++++ RECORDS FOR THIS EXERCISE
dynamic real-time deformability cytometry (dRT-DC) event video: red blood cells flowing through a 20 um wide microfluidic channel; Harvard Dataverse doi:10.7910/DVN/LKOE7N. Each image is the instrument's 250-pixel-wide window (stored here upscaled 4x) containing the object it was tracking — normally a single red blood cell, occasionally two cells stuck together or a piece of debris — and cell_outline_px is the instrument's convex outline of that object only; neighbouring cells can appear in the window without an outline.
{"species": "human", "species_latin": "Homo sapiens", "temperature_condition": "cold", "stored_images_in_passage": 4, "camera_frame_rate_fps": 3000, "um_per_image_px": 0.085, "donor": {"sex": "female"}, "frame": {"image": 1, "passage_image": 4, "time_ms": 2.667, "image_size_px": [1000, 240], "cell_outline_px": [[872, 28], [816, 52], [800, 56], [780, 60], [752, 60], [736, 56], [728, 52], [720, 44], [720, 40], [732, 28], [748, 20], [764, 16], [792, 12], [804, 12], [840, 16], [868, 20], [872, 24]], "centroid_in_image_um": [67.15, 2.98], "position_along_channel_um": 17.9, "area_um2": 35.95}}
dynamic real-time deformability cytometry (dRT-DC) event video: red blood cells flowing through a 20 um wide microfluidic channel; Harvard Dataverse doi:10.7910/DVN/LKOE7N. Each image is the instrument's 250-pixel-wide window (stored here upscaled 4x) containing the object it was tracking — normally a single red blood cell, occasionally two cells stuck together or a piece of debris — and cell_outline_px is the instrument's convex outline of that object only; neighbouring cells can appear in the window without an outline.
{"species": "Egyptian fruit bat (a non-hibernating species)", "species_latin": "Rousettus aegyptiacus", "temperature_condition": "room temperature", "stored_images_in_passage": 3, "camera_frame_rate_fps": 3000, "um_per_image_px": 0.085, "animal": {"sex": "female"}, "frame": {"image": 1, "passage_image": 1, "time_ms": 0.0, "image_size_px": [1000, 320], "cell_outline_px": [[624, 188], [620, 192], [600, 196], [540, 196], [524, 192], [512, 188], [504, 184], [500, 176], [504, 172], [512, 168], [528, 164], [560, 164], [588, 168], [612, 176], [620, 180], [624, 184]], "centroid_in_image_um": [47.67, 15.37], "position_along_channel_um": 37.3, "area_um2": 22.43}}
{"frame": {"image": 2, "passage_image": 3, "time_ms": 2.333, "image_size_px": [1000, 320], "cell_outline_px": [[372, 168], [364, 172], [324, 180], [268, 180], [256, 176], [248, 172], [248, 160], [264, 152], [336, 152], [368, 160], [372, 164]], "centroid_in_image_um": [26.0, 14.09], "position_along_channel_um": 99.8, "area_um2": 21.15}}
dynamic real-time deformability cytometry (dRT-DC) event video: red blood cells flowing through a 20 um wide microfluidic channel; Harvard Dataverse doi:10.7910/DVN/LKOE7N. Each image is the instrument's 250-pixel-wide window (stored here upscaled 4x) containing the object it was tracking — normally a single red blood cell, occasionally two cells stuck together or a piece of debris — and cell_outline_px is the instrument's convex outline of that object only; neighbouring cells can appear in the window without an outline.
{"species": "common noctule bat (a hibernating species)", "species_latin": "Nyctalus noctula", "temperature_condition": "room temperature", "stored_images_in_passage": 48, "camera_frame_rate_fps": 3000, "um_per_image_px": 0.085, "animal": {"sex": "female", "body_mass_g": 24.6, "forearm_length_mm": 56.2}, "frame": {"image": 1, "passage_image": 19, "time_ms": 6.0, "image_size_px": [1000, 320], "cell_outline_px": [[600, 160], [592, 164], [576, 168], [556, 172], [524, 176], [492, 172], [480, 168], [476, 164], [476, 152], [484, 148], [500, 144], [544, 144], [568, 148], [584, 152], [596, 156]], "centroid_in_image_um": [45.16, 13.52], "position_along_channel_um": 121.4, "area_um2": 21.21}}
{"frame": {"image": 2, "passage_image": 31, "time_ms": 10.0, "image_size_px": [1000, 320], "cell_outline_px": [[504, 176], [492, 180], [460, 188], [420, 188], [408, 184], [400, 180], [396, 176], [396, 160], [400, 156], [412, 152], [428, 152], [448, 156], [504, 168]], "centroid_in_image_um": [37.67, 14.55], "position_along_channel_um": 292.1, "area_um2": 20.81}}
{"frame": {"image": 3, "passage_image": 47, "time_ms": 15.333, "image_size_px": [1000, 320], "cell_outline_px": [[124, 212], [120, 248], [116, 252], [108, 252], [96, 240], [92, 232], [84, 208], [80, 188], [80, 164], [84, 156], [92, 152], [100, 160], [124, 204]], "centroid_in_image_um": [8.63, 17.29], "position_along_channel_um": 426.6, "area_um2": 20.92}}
++++++++
◆ **PROBLEM TO SOLVE**: Exactly as they are written, print the entries again.

◆ **WRITTEN ANSWER**:
dynamic real-time deformability cytometry (dRT-DC) event video: red blood cells flowing through a 20 um wide microfluidic channel; Harvard Dataverse doi:10.7910/DVN/LKOE7N. Each image is the instrument's 250-pixel-wide window (stored here upscaled 4x) containing the object it was tracking — normally a single red blood cell, occasionally two cells stuck together or a piece of debris — and cell_outline_px is the instrument's convex outline of that object only; neighbouring cells can appear in the window without an outline.
{"species": "human", "species_latin": "Homo sapiens", "temperature_condition": "cold", "stored_images_in_passage": 4, "camera_frame_rate_fps": 3000, "um_per_image_px": 0.085, "donor": {"sex": "female"}, "frame": {"image": 1, "passage_image": 4, "time_ms": 2.667, "image_size_px": [1000, 240], "cell_outline_px": [[872, 28], [816, 52], [800, 56], [780, 60], [752, 60], [736, 56], [728, 52], [720, 44], [720, 40], [732, 28], [748, 20], [764, 16], [792, 12], [804, 12], [840, 16], [868, 20], [872, 24]], "centroid_in_image_um": [67.15, 2.98], "position_along_channel_um": 17.9, "area_um2": 35.95}}
dynamic real-time deformability cytometry (dRT-DC) event video: red blood cells flowing through a 20 um wide microfluidic channel; Harvard Dataverse doi:10.7910/DVN/LKOE7N. Each image is the instrument's 250-pixel-wide window (stored here upscaled 4x) containing the object it was tracking — normally a single red blood cell, occasionally two cells stuck together or a piece of debris — and cell_outline_px is the instrument's convex outline of that object only; neighbouring cells can appear in the window without an outline.
{"species": "Egyptian fruit bat (a non-hibernating species)", "species_latin": "Rousettus aegyptiacus", "temperature_condition": "room temperature", "stored_images_in_passage": 3, "camera_frame_rate_fps": 3000, "um_per_image_px": 0.085, "animal": {"sex": "female"}, "frame": {"image": 1, "passage_image": 1, "time_ms": 0.0, "image_size_px": [1000, 320], "cell_outline_px": [[624, 188], [620, 192], [600, 196], [540, 196], [524, 192], [512, 188], [504, 184], [500, 176], [504, 172], [512, 168], [528, 164], [560, 164], [588, 168], [612, 176], [620, 180], [624, 184]], "centroid_in_image_um": [47.67, 15.37], "position_along_channel_um": 37.3, "area_um2": 22.43}}
{"frame": {"image": 2, "passage_image": 3, "time_ms": 2.333, "image_size_px": [1000, 320], "cell_outline_px": [[372, 168], [364, 172], [324, 180], [268, 180], [256, 176], [248, 172], [248, 160], [264, 152], [336, 152], [368, 160], [372, 164]], "centroid_in_image_um": [26.0, 14.09], "position_along_channel_um": 99.8, "area_um2": 21.15}}
dynamic real-time deformability cytometry (dRT-DC) event video: red blood cells flowing through a 20 um wide microfluidic channel; Harvard Dataverse doi:10.7910/DVN/LKOE7N. Each image is the instrument's 250-pixel-wide window (stored here upscaled 4x) containing the object it was tracking — normally a single red blood cell, occasionally two cells stuck together or a piece of debris — and cell_outline_px is the instrument's convex outline of that object only; neighbouring cells can appear in the window without an outline.
{"species": "common noctule bat (a hibernating species)", "species_latin": "Nyctalus noctula", "temperature_condition": "room temperature", "stored_images_in_passage": 48, "camera_frame_rate_fps": 3000, "um_per_image_px": 0.085, "animal": {"sex": "female", "body_mass_g": 24.6, "forearm_length_mm": 56.2}, "frame": {"image": 1, "passage_image": 19, "time_ms": 6.0, "image_size_px": [1000, 320], "cell_outline_px": [[600, 160], [592, 164], [576, 168], [556, 172], [524, 176], [492, 172], [480, 168], [476, 164], [476, 152], [484, 148], [500, 144], [544, 144], [568, 148], [584, 152], [596, 156]], "centroid_in_image_um": [45.16, 13.52], "position_along_channel_um": 121.4, "area_um2": 21.21}}
{"frame": {"image": 2, "passage_image": 31, "time_ms": 10.0, "image_size_px": [1000, 320], "cell_outline_px": [[504, 176], [492, 180], [460, 188], [420, 188], [408, 184], [400, 180], [396, 176], [396, 160], [400, 156], [412, 152], [428, 152], [448, 156], [504, 168]], "centroid_in_image_um": [37.67, 14.55], "position_along_channel_um": 292.1, "area_um2": 20.81}}
{"frame": {"image": 3, "passage_image": 47, "time_ms": 15.333, "image_size_px": [1000, 320], "cell_outline_px": [[124, 212], [120, 248], [116, 252], [108, 252], [96, 240], [92, 232], [84, 208], [80, 188], [80, 164], [84, 156], [92, 152], [100, 160], [124, 204]], "centroid_in_image_um": [8.63, 17.29], "position_along_channel_um": 426.6, "area_um2": 20.92}}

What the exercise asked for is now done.